We need to distinguish between saporin and saponin. Saporin is a ribosome-inactivating protein similar to ricin, that needs an antibody to hitch a lift on to get into the cell. Saponins are a group of plant compounds which seem to enhance the activity of immunotoxins.
It is important to recognize that these experiments, while promising, are still at the stage of killing cells in a test tube. Many substances kill cells in test tubes, the acid test comes when you put them into patients. We found that the OKT10-saporin conjugate caused transient blindness when given to patients with myeloma.

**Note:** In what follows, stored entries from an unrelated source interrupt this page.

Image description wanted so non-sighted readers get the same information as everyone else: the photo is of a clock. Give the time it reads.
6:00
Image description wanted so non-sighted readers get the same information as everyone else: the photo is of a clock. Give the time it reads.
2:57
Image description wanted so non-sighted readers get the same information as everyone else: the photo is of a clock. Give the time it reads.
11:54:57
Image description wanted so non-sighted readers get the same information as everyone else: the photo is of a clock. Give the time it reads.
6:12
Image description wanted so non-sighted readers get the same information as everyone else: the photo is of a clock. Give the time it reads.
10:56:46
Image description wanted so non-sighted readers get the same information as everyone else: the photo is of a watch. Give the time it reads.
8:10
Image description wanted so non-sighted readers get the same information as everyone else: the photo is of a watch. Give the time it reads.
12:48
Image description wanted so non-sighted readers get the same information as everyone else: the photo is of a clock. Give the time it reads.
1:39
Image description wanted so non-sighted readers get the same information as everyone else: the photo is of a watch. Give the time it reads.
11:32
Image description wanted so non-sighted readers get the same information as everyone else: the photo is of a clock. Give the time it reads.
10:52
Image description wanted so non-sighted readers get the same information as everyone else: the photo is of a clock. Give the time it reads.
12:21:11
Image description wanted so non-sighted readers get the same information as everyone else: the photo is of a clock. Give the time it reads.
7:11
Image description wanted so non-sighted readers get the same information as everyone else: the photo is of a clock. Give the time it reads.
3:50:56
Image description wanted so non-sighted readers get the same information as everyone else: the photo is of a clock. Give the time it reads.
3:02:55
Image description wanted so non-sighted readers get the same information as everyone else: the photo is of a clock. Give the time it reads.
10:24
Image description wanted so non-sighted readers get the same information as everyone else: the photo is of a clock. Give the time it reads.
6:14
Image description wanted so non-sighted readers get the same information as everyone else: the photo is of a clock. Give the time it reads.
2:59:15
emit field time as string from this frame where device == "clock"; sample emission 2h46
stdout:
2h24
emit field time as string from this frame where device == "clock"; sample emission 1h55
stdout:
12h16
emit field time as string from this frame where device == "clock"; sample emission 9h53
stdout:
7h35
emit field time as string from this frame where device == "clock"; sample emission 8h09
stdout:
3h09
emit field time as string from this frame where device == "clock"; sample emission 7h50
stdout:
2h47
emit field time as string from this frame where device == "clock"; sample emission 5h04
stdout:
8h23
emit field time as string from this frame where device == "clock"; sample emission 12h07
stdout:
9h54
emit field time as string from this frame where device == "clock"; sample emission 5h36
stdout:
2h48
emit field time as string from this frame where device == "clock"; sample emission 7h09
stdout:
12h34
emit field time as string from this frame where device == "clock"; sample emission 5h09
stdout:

I hate these types of news stories. They raise false hopes, and I truly believe that they are published in press releases primarily to raise money from desperate patients.
ReplyDeleteIf I had a dollar for every news story I've read or heard promising 'exciting' new cancer treatments, or a 'cure' for cancer, I'd have several hundred dollars at least.
These NEVER work as well in people; sometimes they do nothing, sometimes they lead to harm.
The Tegenero trial that looked so promising in CLL, led instead (through some unbelievable stupidity on the part of the trial administrators, IMO) to serious harm to the healthy volunteers.
Even if it turned out to be Ehrlich's magic bullet, it would take years to reach the general patient population.
If you have CLL now, it's unlikely that it would be available when you need your first treatment (for those who do need treatment).
The newspapers should stick to something they know about, sports.